Records shown below:

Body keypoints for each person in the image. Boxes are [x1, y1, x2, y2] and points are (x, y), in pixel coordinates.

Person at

End of Records shown.
Records shown below:

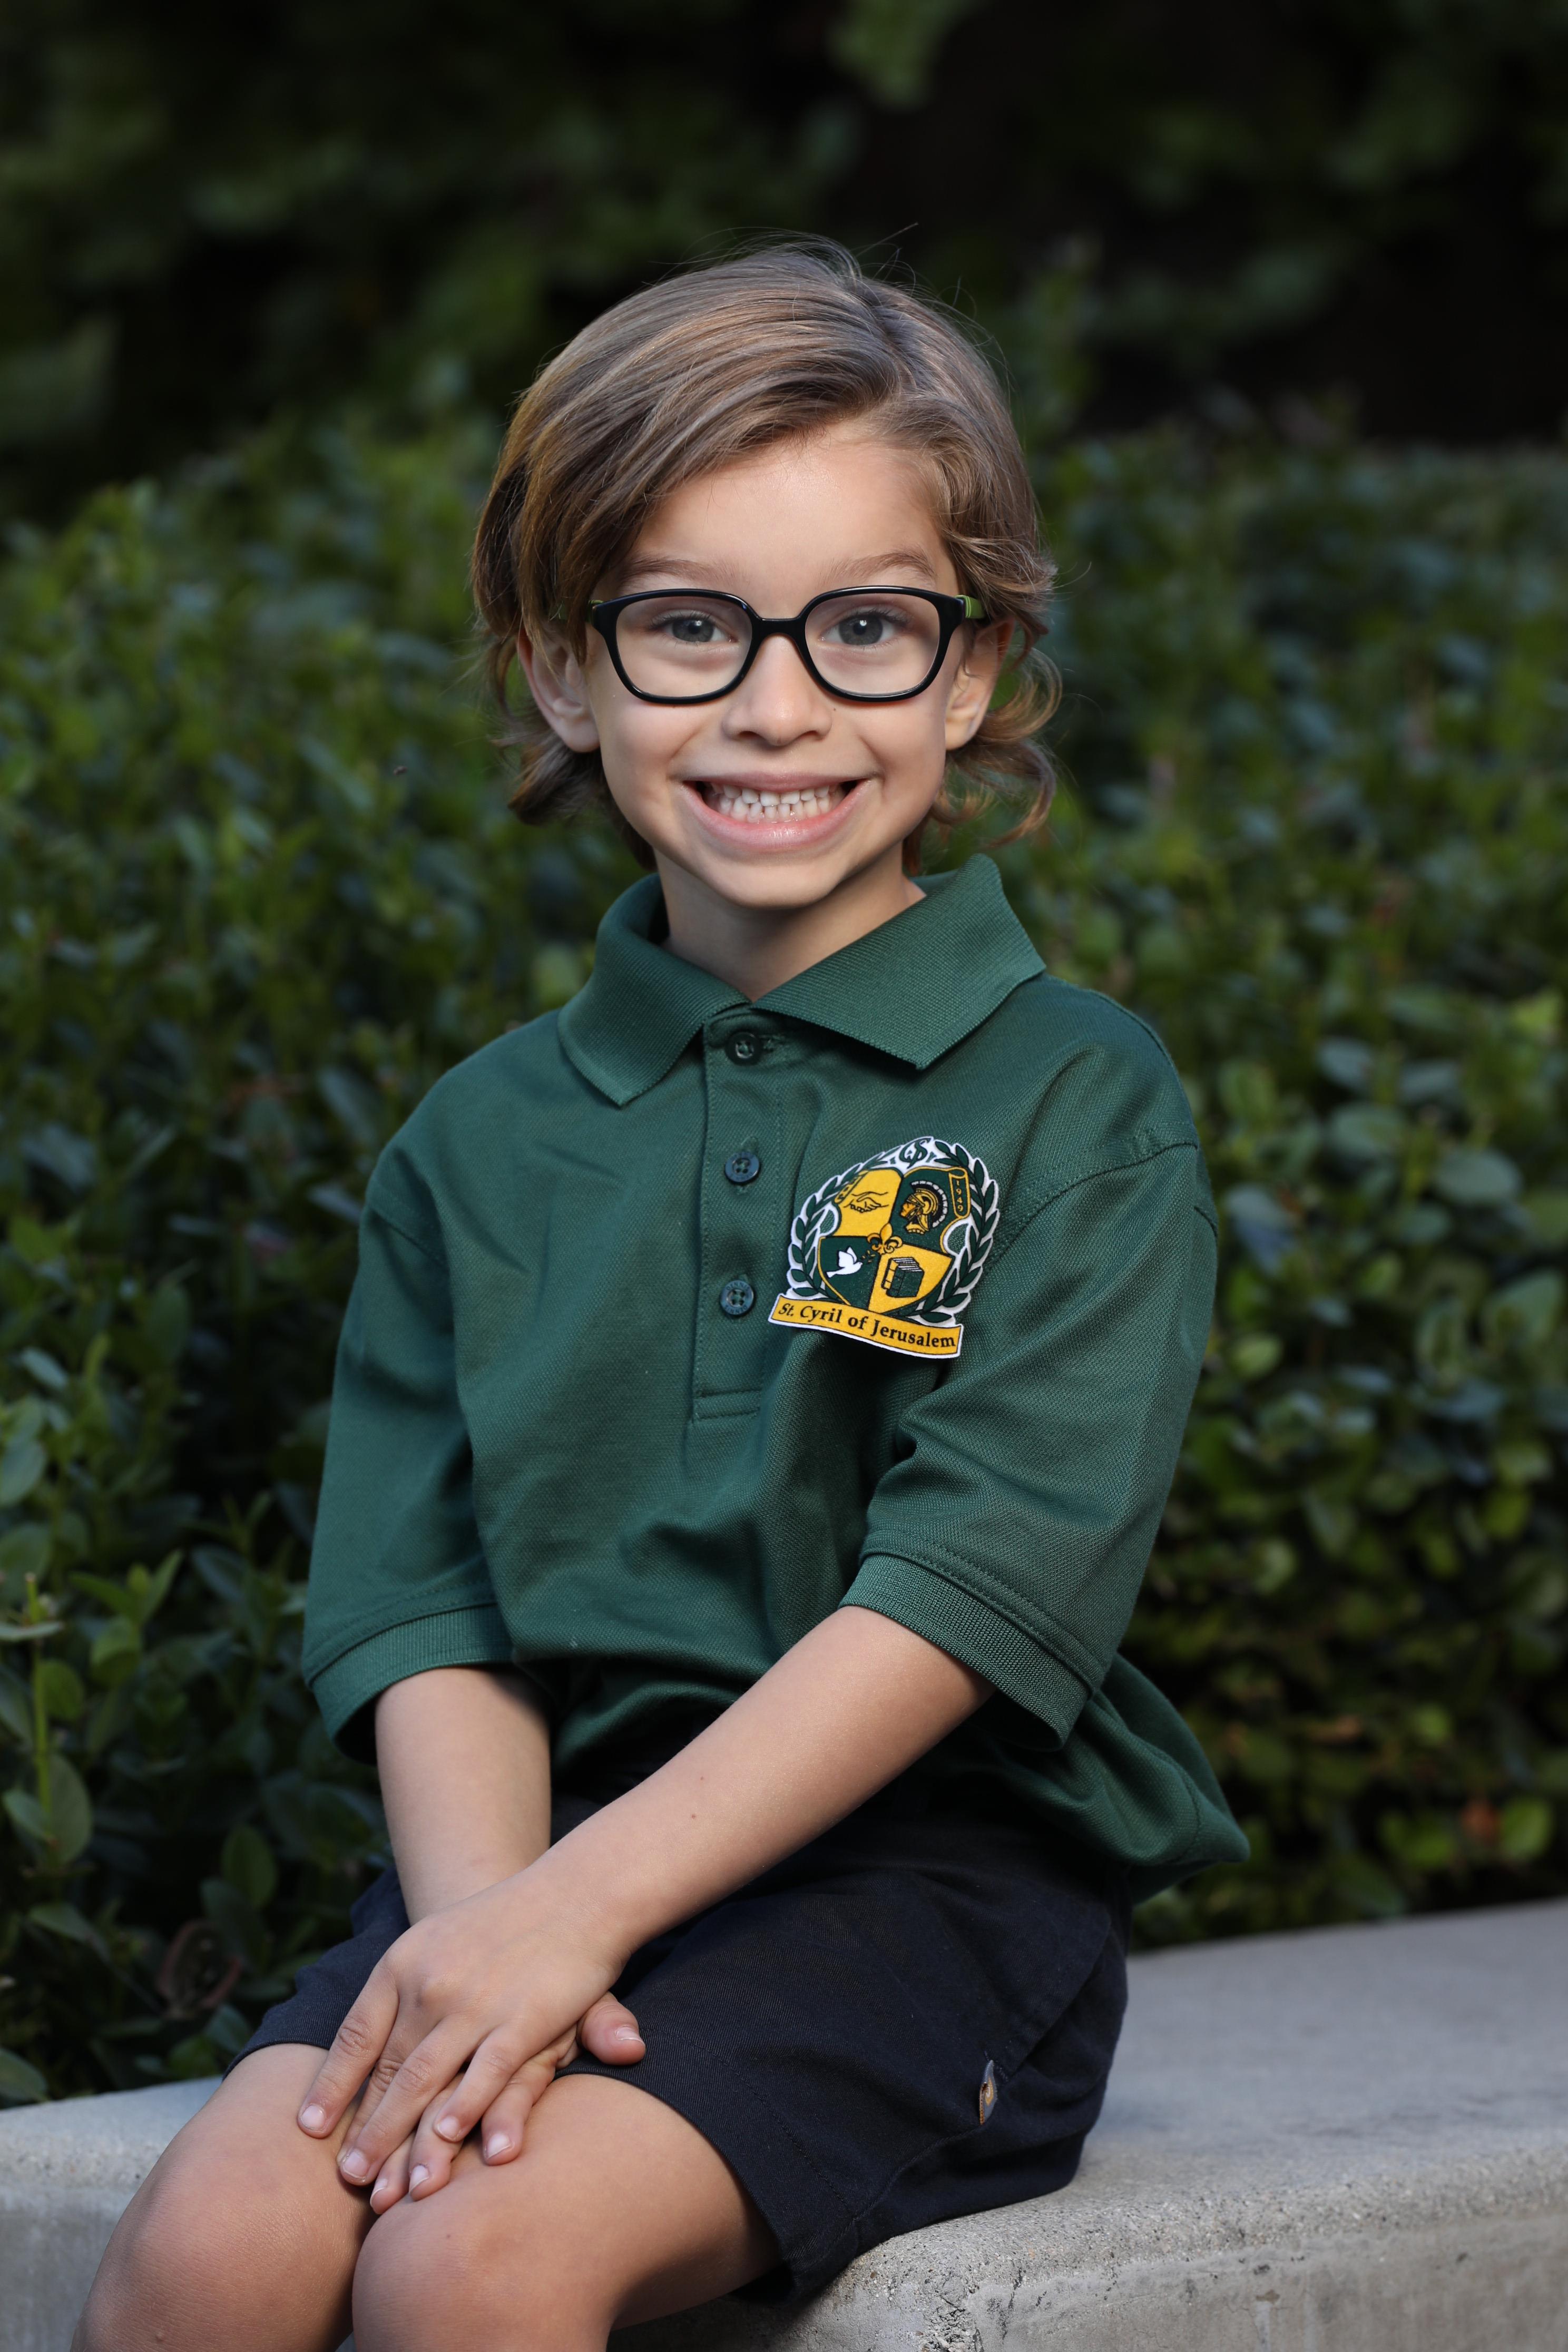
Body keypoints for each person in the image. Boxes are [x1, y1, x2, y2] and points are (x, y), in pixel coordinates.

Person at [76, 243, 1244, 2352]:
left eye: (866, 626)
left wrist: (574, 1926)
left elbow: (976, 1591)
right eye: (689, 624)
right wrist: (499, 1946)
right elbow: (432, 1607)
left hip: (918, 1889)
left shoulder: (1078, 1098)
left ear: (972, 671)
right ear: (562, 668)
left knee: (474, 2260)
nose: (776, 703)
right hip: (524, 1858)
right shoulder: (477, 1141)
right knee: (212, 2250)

End of Records shown.

__Activity__
Count the lines above that contain the word "right". Give only the number.

__Solved problem__
7